In April 2017, IOM launched a new project financed by the Government of the Netherlands: “Migrants Rescue and Assistance in Agadez Region” (MIRAA). The MIRAA project will last for 12 months, and aims to ensure the protection of migrants in hard-to-reach areas while also strengthening the management of migration by the Government of Niger.

“We are enhancing our capacity to assist vulnerable migrants stranded in Northern Agadez, towards the Niger-Libya border,” said Giuseppe Loprete, IOM Niger Chief of Mission. “Saving lives in the desert is becoming more urgent than ever. Since the beginning of the year we have been receiving frequent calls to rescue victims who embark on this route‎,” Loprete adds.

MIRAA is complementary to the larger initiative “Migrant Resource and Response Mechanism” (MRRM), developed by IOM Niger and financed by the EU Trust Fund. It aims to bring together in one mechanism a wide range of services and assistance for migrants, including assisted voluntary return to their countries of origin and reintegration once they return.

Adaora*, 22 years old, is one of the survivors of a rescue mission on 28 May, and the only woman to have survived from her group. Adaora left Nigeria in early April hoping for a better future in Europe. There were 50 migrants on the pick-up truck when it left Agadez for Libya, but only six are still alive today.

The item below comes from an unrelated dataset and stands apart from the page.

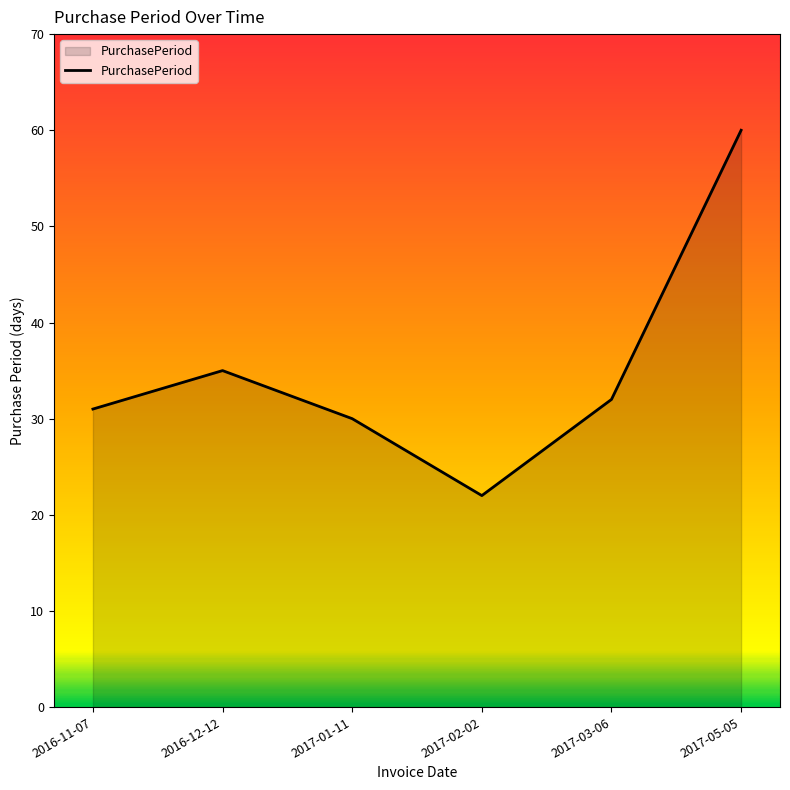

At which category does the data reach its first local peak?

2016-12-12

“We were in the desert for ten days. After five days, the driver abandoned us. He left with all of our belongings, saying he was going to pick us up in a couple of hours, but he never did,” Adaora recalls.

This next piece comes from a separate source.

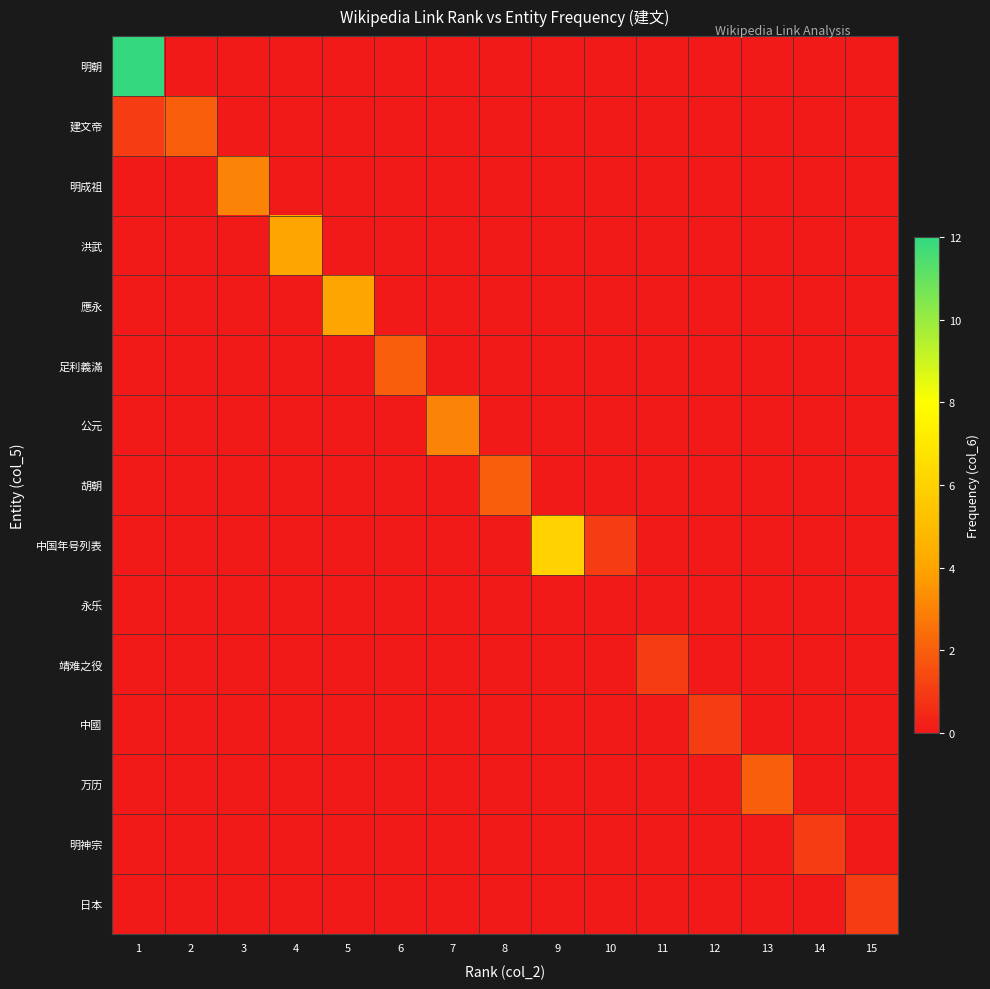

Between 1 and 2, which series saw the biggest shift?

明朝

Adaora had left Nigeria with two close female friends, who both died in the desert. “They were too weak to keep going,” she sadly remembers. “We buried a few, but there were just too many to bury and we didn’t have the strength to do it,” Adaora adds.

During the next two days, 44 of the migrants died which persuaded the six left to start walking to look for help. “We had to drink our own pee to survive,” she says.

“I couldn’t walk anymore. I wanted to give up,” she recalls. Two other migrants carried her until a truck driver picked them up and took them to local authorities who then alerted IOM staff in Dirkou in the Agadez Region of north-eastern Niger.

By the time the six survivors reached IOM’s transit centre in Dirkou, Adaora was unconscious. She received medical assistance, and once recovered, she gave a detailed account of her experience to both the authorities and IOM staff. Two of the other migrants from the group went back with IOM staff and the authorities to find the bodies and identify the victims.

After having received medical assistance at IOM’s transit centres in both Dirkou and Agadez, Adaora is currently recovering at IOM’s transit centre for migrants in Niamey, awaiting her imminent voluntary return to Nigeria.

Adaora says she had no idea what the route was going to be like, otherwise she would have never left Nigeria. Going back, she wants to continue her work as a nurse. “I think it’s important we all assist each other when we are in need,” she says.

On 9 June, another 92 migrants were also rescued through an IOM search and rescue operation; among them were 30 women and children.